Violente mareggiate nel ravennate, ingenti i danni agli stabilimenti balneari

Forti mareggiate provocano danni ingenti agli stabilimenti balneari del ravennate e del cervese; CNA a sostegno delle imprese colpite.


“In una stagione partita male da molti punti di vista, non solo per il meteo instabile,– dichiara Nevio Salimbeni, responsabile di CNA Balneatori Ravenna e Cervia- mancava solo una inattesa e violentissima mareggia di metà giugno che ha provocato gravi danni a molti stabilimenti balneari.


Già nella serata di ieri erano evidenti i gravi danni alle strutture balneari del ravennate e del cervese, nonostante il lavoro incredibile dei bagnini che, in certi casi, ha consentito anche di salvare alcune zone urbanizzate dalla furia del mare.


Le imprese balneari sono allo stremo ma continuano a dare il meglio per il turismo romagnolo, nonostante incomba la tagliola della Bolkestein (interpretata male in Italia, visto che in realtà non li dovrebbe nemmeno riguardare).


Questa mattina, seppure talvolta in forma ridotta, gli stabilimenti balneari sono di nuovo aperti, grazie al lavoro notturno di gestori, dipendenti, vigili del fuoco e protezione civile.

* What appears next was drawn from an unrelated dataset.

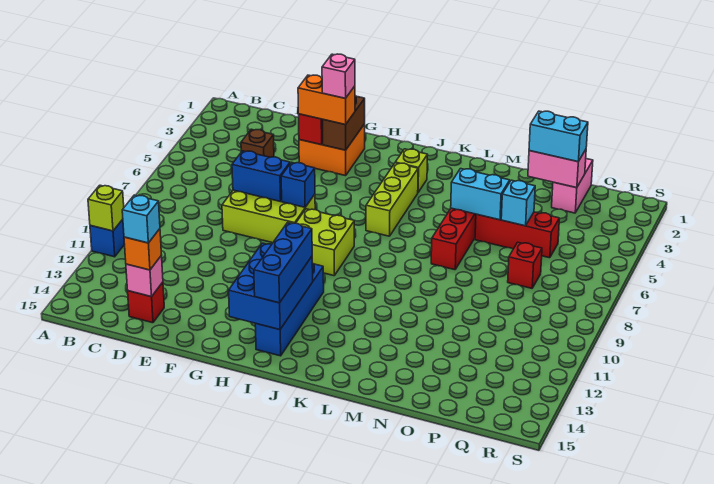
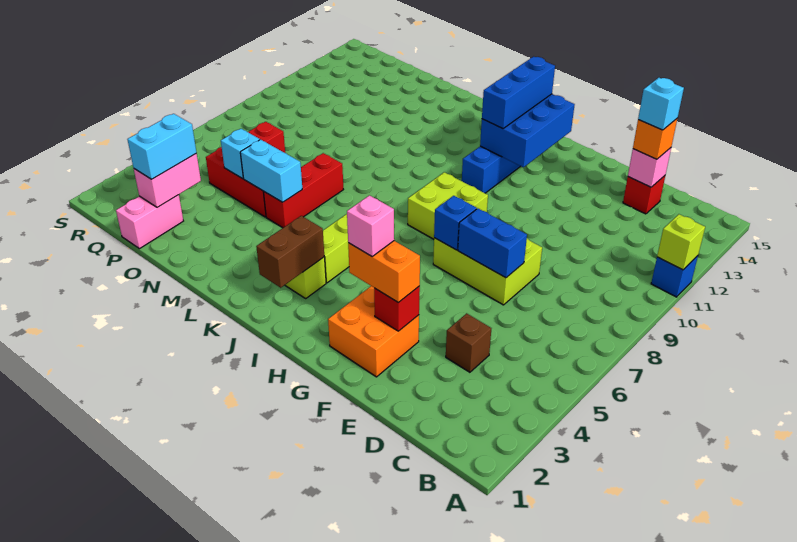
brown 1x2 brick [323,96,365,150] -> brown 1x2 brick moved to [256,216,324,288]
pink 1x2 brick [528,150,586,188] -> pink 1x2 brick turned to [134,154,201,207]
cyan 1x2 brick [529,111,588,162] -> cyan 1x2 brick turned to [127,114,196,179]

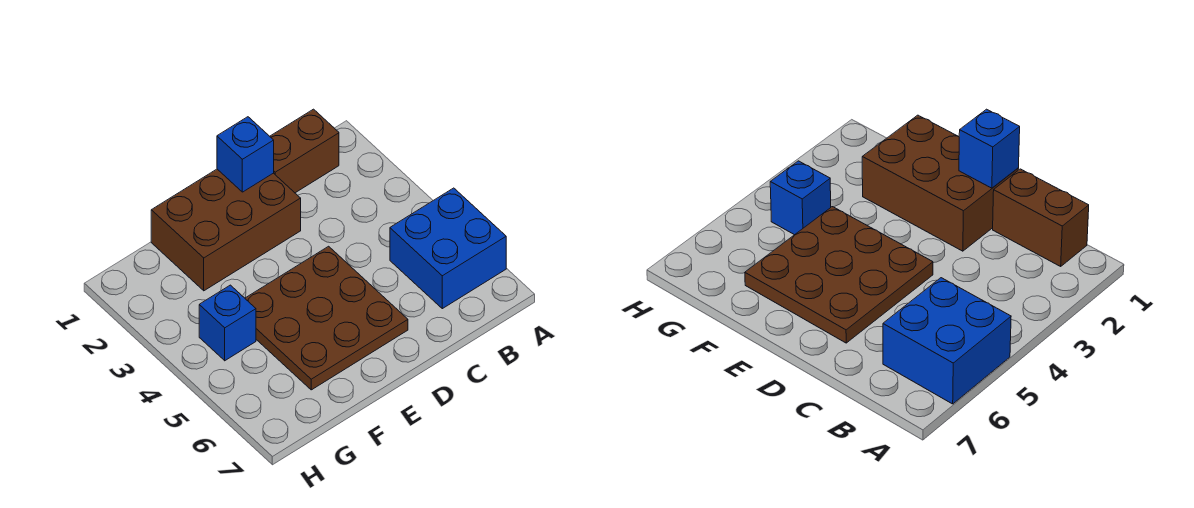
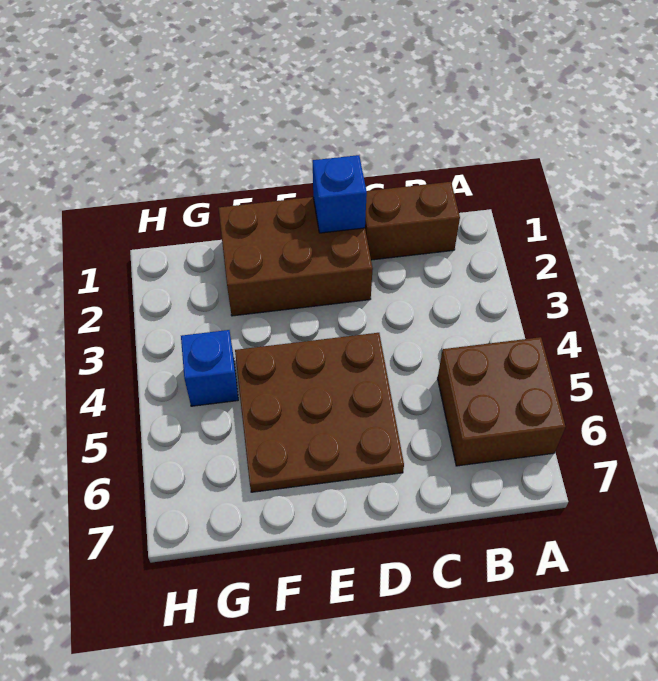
blue 2x2 brick [390,188,506,309] -> brown 2x2 brick [438,337,566,466]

Come CNA Balneatori di Ravenna e Cervia – conclude Salimbeni - chiediamo alle amministrazioni pubbliche di certificare la situazione di disagio e di fornire il massimo aiuto possibile alle imprese coinvolte, anche allo scopo di consentire che questo incida sulla valutazione al ribasso degli studi di settore.


Invitiamo invece i comuni cittadini a recarsi oggi al mare perché  la vicinanza delle persone, in occasioni come queste, è ancora più importante."